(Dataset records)
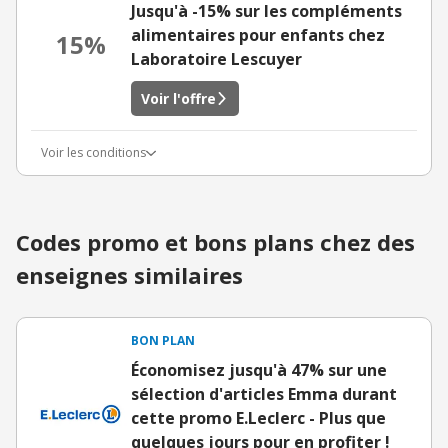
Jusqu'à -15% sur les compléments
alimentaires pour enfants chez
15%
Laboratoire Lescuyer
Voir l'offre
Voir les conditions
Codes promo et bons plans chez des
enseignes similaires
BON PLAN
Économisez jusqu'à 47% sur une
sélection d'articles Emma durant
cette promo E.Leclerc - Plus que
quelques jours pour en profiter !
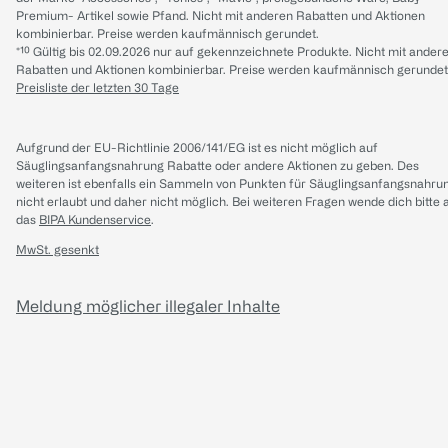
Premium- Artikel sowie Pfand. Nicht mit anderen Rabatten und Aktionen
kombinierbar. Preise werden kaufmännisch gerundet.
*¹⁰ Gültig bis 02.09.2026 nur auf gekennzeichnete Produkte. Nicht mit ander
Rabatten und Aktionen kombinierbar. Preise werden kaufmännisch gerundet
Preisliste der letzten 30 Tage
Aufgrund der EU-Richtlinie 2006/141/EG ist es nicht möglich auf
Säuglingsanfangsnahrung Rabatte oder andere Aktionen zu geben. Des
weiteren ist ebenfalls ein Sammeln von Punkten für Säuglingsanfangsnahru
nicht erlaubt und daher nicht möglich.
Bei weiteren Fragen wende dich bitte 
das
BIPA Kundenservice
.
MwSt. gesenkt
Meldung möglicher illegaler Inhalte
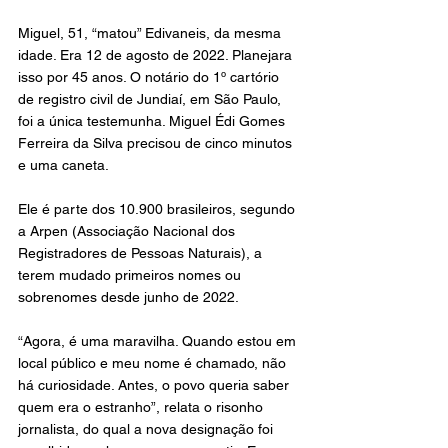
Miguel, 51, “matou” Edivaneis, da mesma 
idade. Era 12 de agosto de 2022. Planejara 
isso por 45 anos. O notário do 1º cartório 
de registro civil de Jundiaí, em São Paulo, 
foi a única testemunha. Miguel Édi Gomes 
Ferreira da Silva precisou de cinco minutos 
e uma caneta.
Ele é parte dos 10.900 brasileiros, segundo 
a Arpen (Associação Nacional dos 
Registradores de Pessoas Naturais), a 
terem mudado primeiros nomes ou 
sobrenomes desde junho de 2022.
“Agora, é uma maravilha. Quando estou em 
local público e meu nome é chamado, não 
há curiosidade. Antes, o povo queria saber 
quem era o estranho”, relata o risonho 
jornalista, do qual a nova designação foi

The task: Write out every line of text in the records above as a numbered list, skipping any blank lines. Leave the pictures out.

Exercise solution:
1. Jusqu'à -15% sur les compléments
2. alimentaires pour enfants chez
3. 15%
4. Laboratoire Lescuyer
5. Voir l'offre
6. Voir les conditions
7. Codes promo et bons plans chez des
8. enseignes similaires
9. BON PLAN
10. Économisez jusqu'à 47% sur une
11. sélection d'articles Emma durant
12. cette promo E.Leclerc - Plus que
13. quelques jours pour en profiter !
14. Premium- Artikel sowie Pfand. Nicht mit anderen Rabatten und Aktionen
15. kombinierbar. Preise werden kaufmännisch gerundet.
16. *¹⁰ Gültig bis 02.09.2026 nur auf gekennzeichnete Produkte. Nicht mit ander
17. Rabatten und Aktionen kombinierbar. Preise werden kaufmännisch gerundet
18. Preisliste der letzten 30 Tage
19. Aufgrund der EU-Richtlinie 2006/141/EG ist es nicht möglich auf
20. Säuglingsanfangsnahrung Rabatte oder andere Aktionen zu geben. Des
21. weiteren ist ebenfalls ein Sammeln von Punkten für Säuglingsanfangsnahru
22. nicht erlaubt und daher nicht möglich.
23. Bei weiteren Fragen wende dich bitte 
24. das
25. BIPA Kundenservice
26. .
27. MwSt. gesenkt
28. Meldung möglicher illegaler Inhalte
29. Miguel, 51, “matou” Edivaneis, da mesma 
30. idade. Era 12 de agosto de 2022. Planejara 
31. isso por 45 anos. O notário do 1º cartório 
32. de registro civil de Jundiaí, em São Paulo, 
33. foi a única testemunha. Miguel Édi Gomes 
34. Ferreira da Silva precisou de cinco minutos 
35. e uma caneta.
36. Ele é parte dos 10.900 brasileiros, segundo 
37. a Arpen (Associação Nacional dos 
38. Registradores de Pessoas Naturais), a 
39. terem mudado primeiros nomes ou 
40. sobrenomes desde junho de 2022.
41. “Agora, é uma maravilha. Quando estou em 
42. local público e meu nome é chamado, não 
43. há curiosidade. Antes, o povo queria saber 
44. quem era o estranho”, relata o risonho 
45. jornalista, do qual a nova designação foi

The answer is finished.